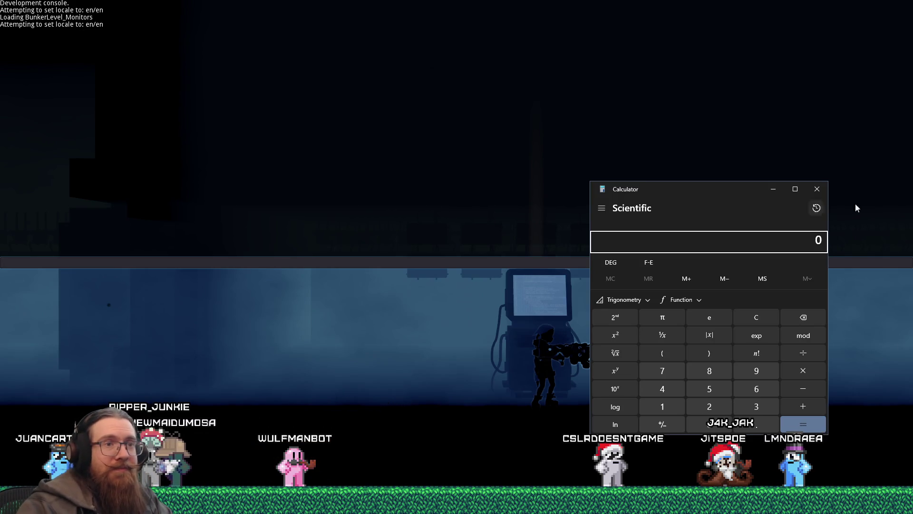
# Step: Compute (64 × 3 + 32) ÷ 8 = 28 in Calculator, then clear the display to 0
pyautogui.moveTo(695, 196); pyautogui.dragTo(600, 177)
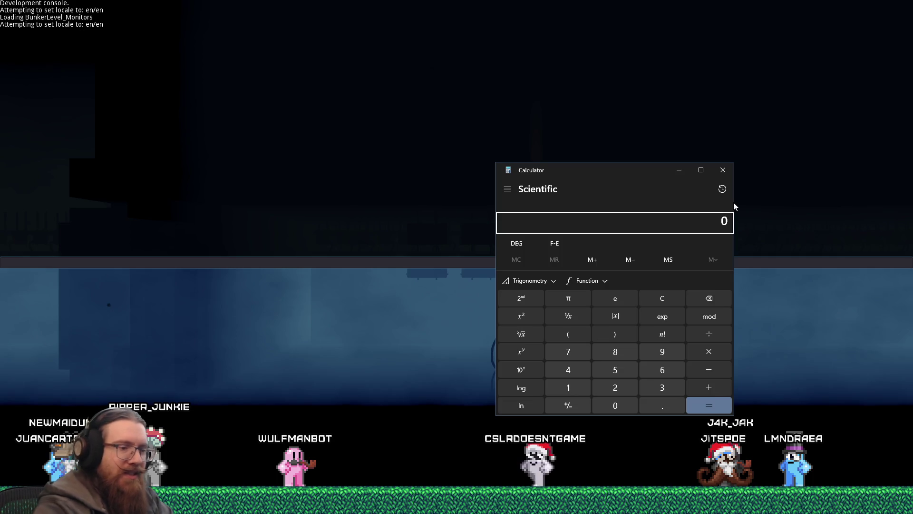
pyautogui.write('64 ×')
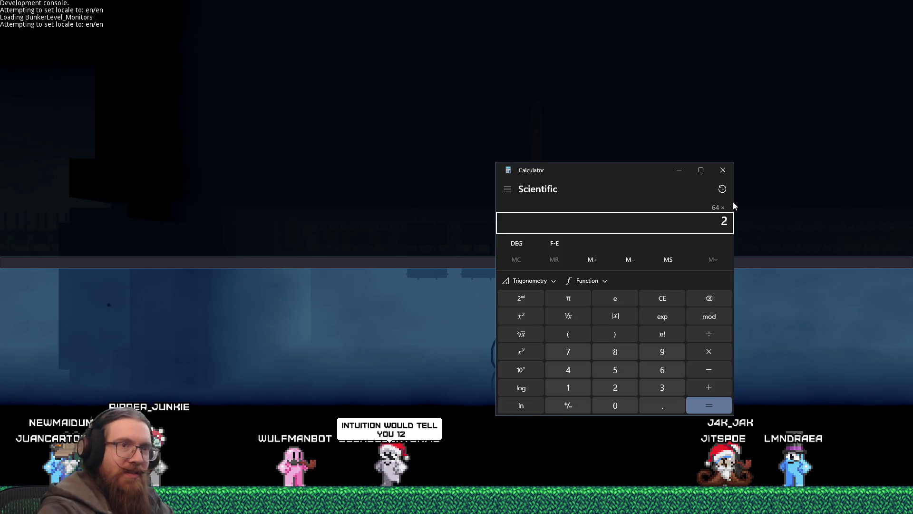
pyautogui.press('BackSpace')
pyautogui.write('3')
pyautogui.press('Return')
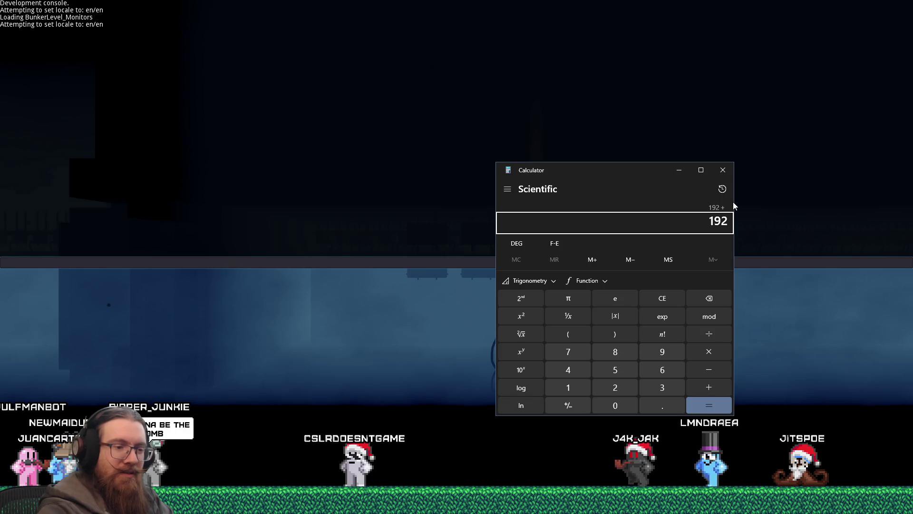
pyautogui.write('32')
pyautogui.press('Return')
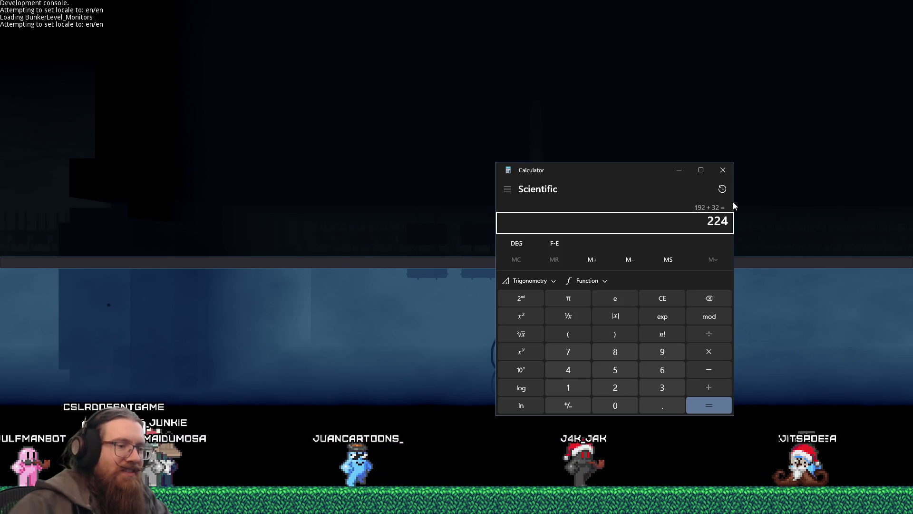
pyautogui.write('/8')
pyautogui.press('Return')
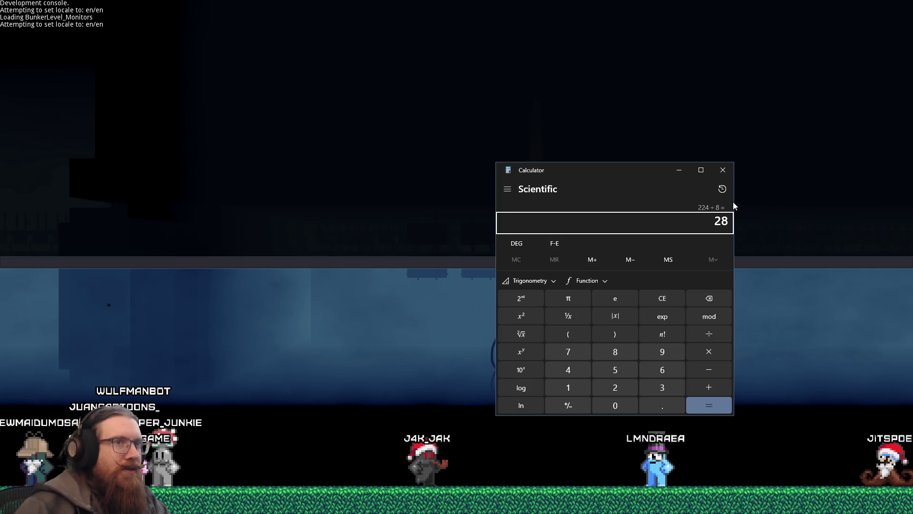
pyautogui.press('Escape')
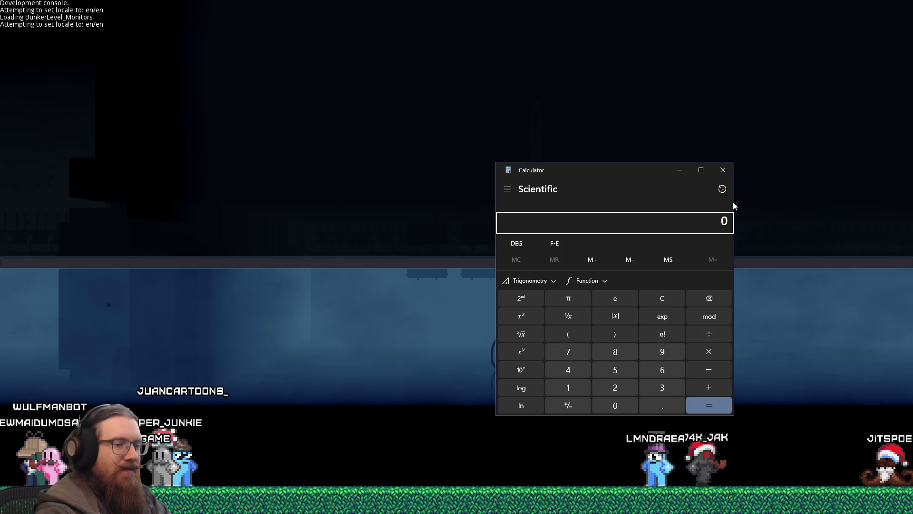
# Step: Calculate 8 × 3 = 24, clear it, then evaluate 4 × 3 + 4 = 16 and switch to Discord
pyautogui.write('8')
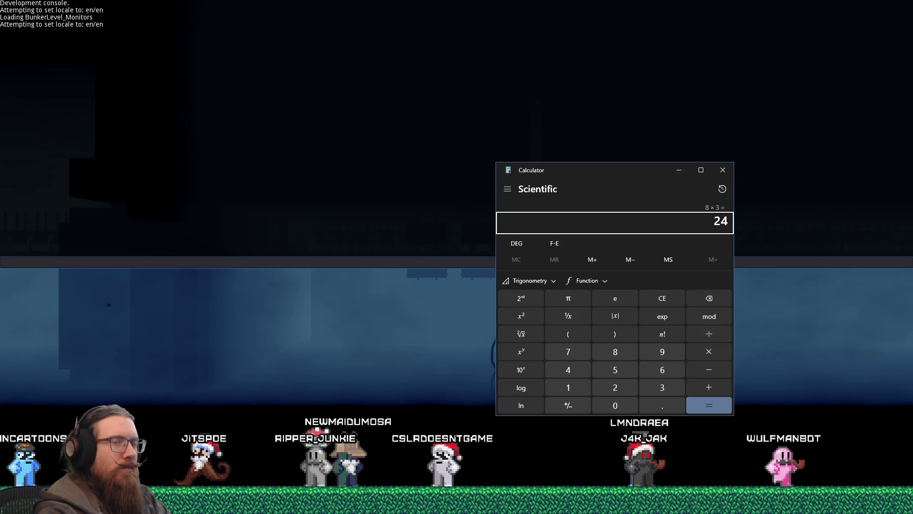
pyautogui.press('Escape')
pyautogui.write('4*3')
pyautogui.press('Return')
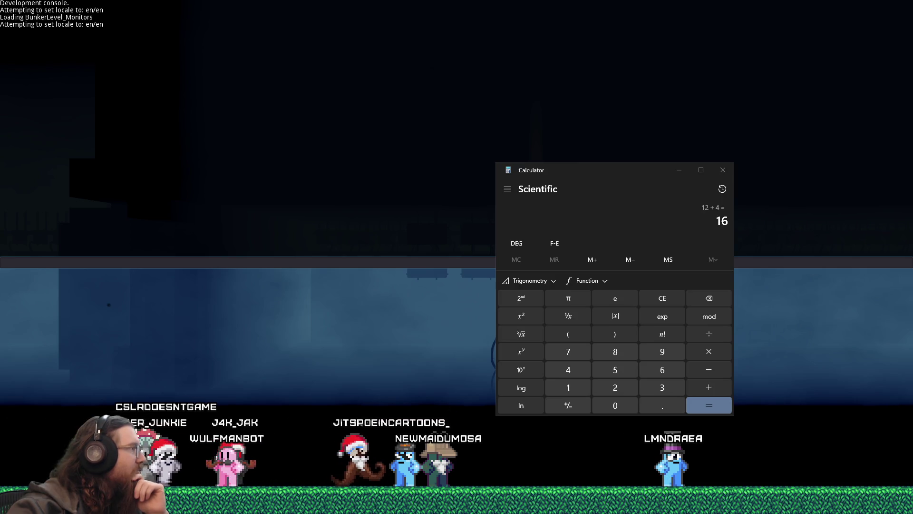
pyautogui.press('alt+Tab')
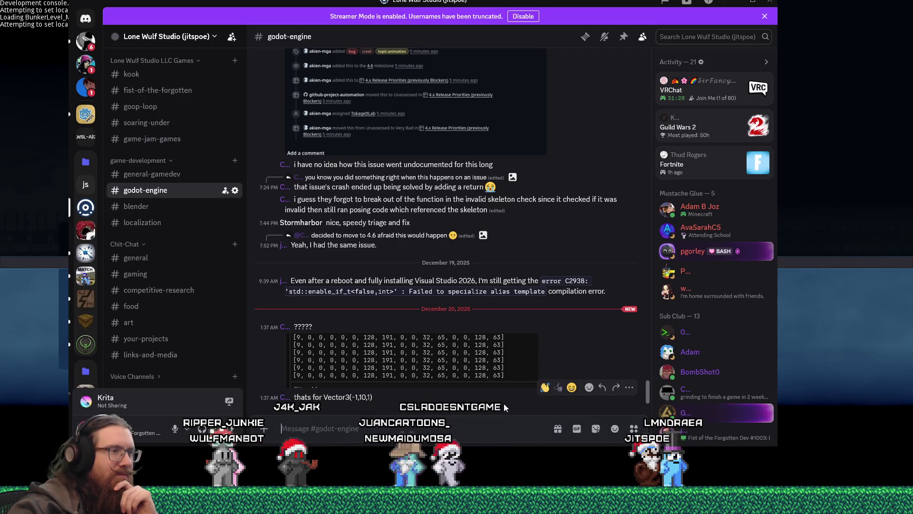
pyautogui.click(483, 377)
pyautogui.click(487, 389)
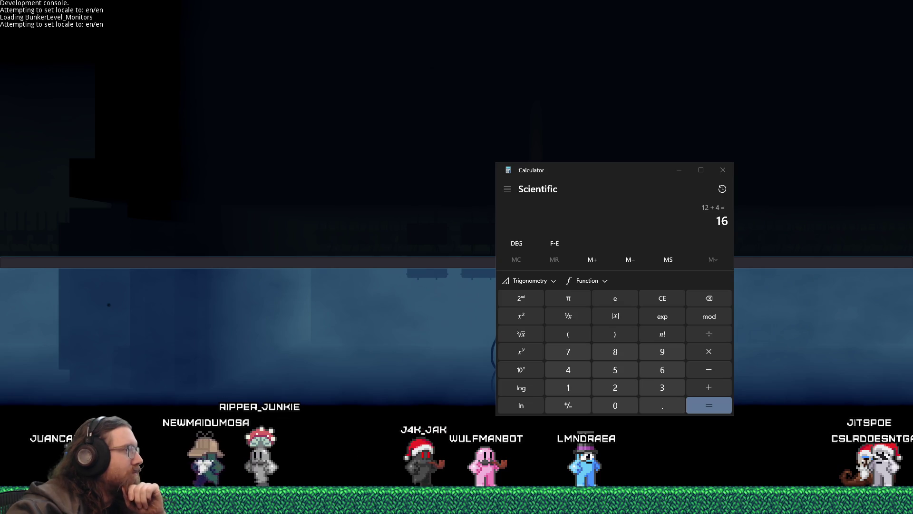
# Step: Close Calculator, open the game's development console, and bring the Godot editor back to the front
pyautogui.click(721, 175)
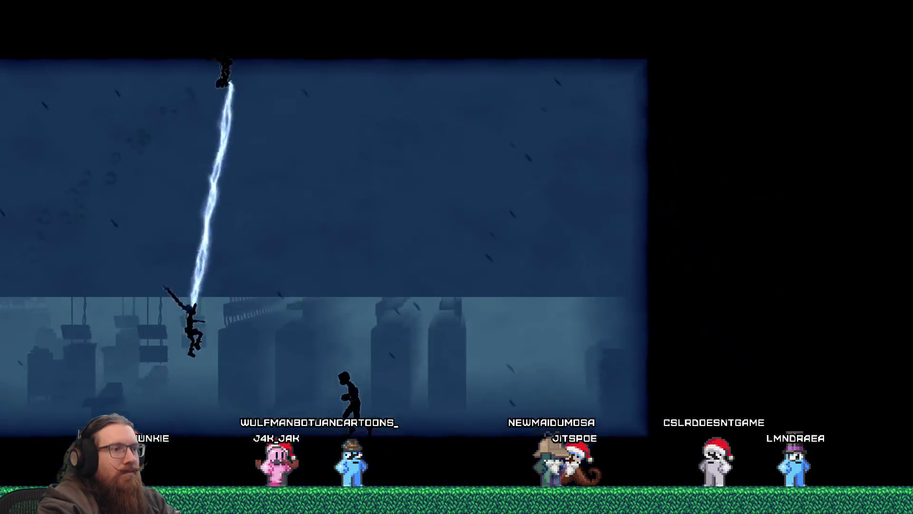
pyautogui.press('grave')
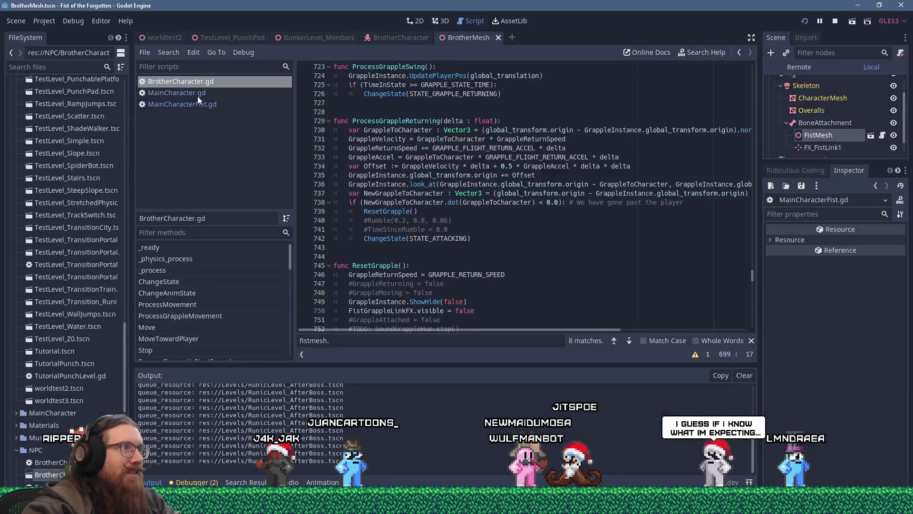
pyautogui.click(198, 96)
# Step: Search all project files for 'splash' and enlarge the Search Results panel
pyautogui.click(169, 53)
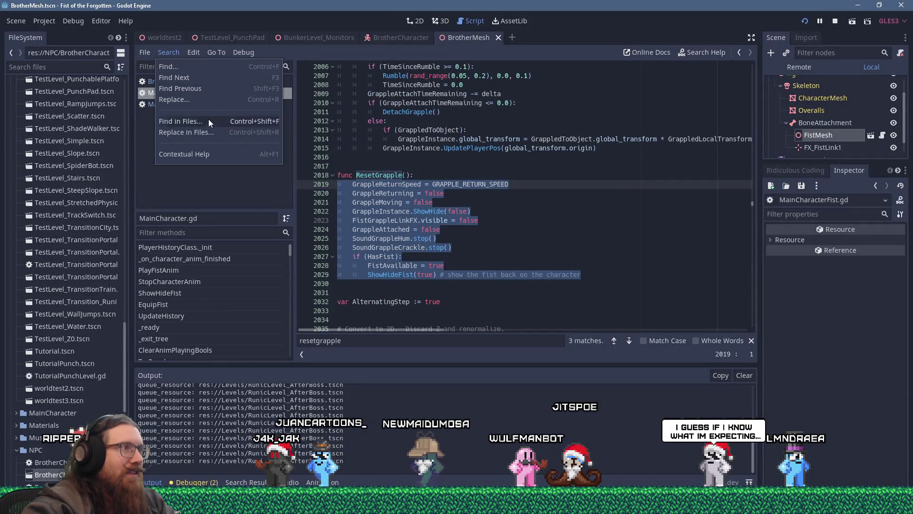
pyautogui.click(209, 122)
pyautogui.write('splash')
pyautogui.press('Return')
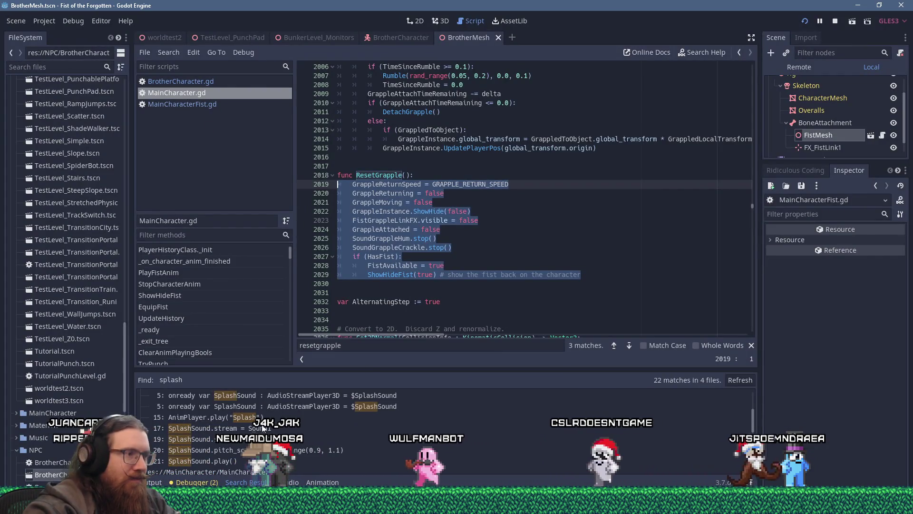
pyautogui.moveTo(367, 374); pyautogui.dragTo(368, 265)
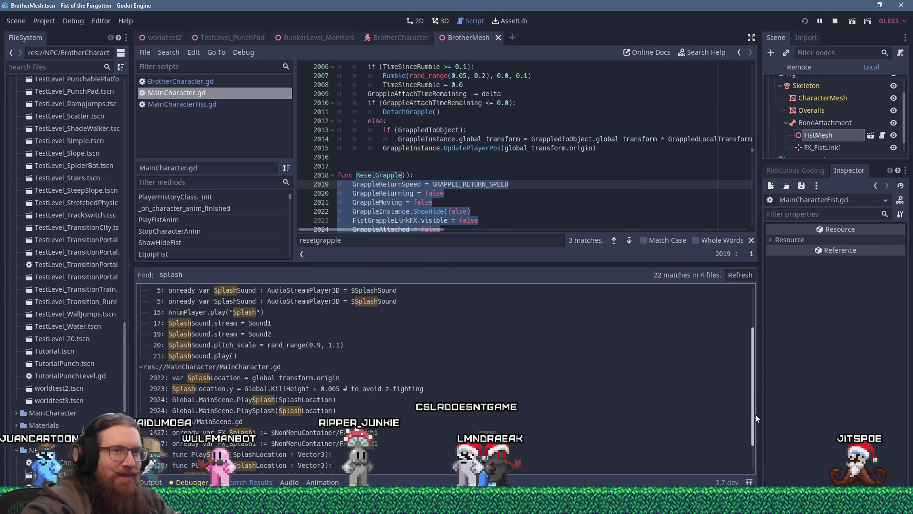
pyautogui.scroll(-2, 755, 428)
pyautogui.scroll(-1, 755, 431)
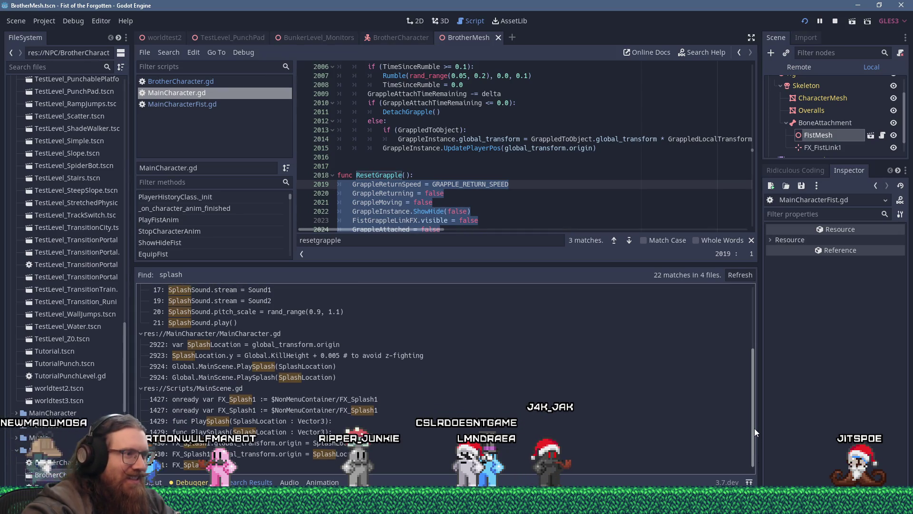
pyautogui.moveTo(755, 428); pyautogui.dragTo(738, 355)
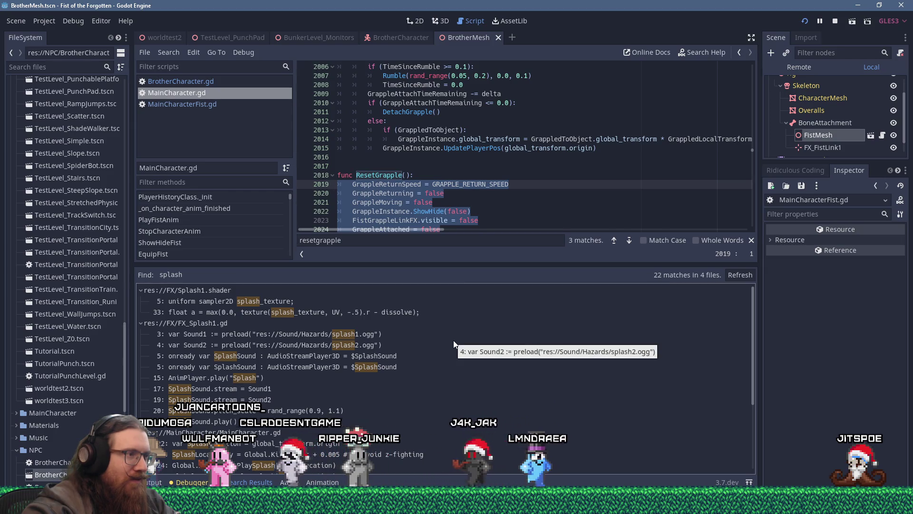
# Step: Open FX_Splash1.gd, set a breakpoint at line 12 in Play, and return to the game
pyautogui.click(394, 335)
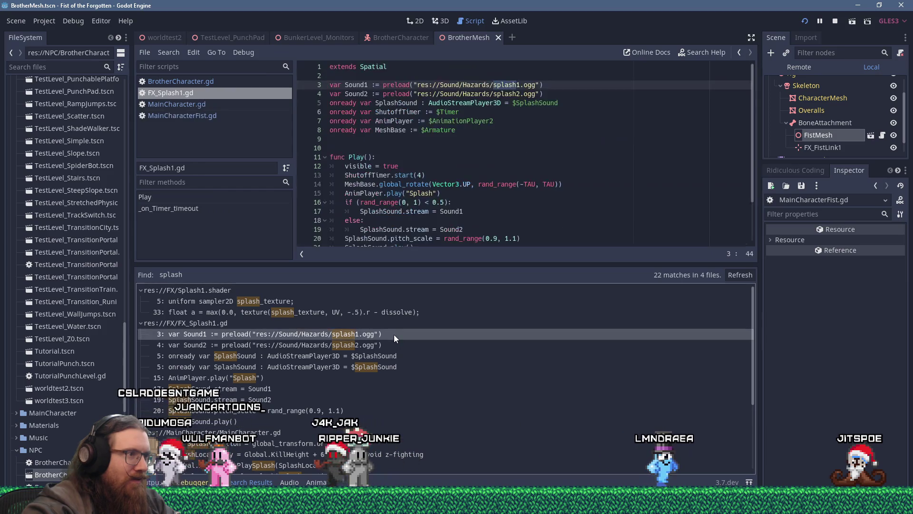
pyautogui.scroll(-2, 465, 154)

#### Problem statement:
The answer should consist of every line above in which "clear" appears.

#### Task result:
# Step: Compute (64 × 3 + 32) ÷ 8 = 28 in Calculator, then clear the display to 0
# Step: Calculate 8 × 3 = 24, clear it, then evaluate 4 × 3 + 4 = 16 and switch to Discord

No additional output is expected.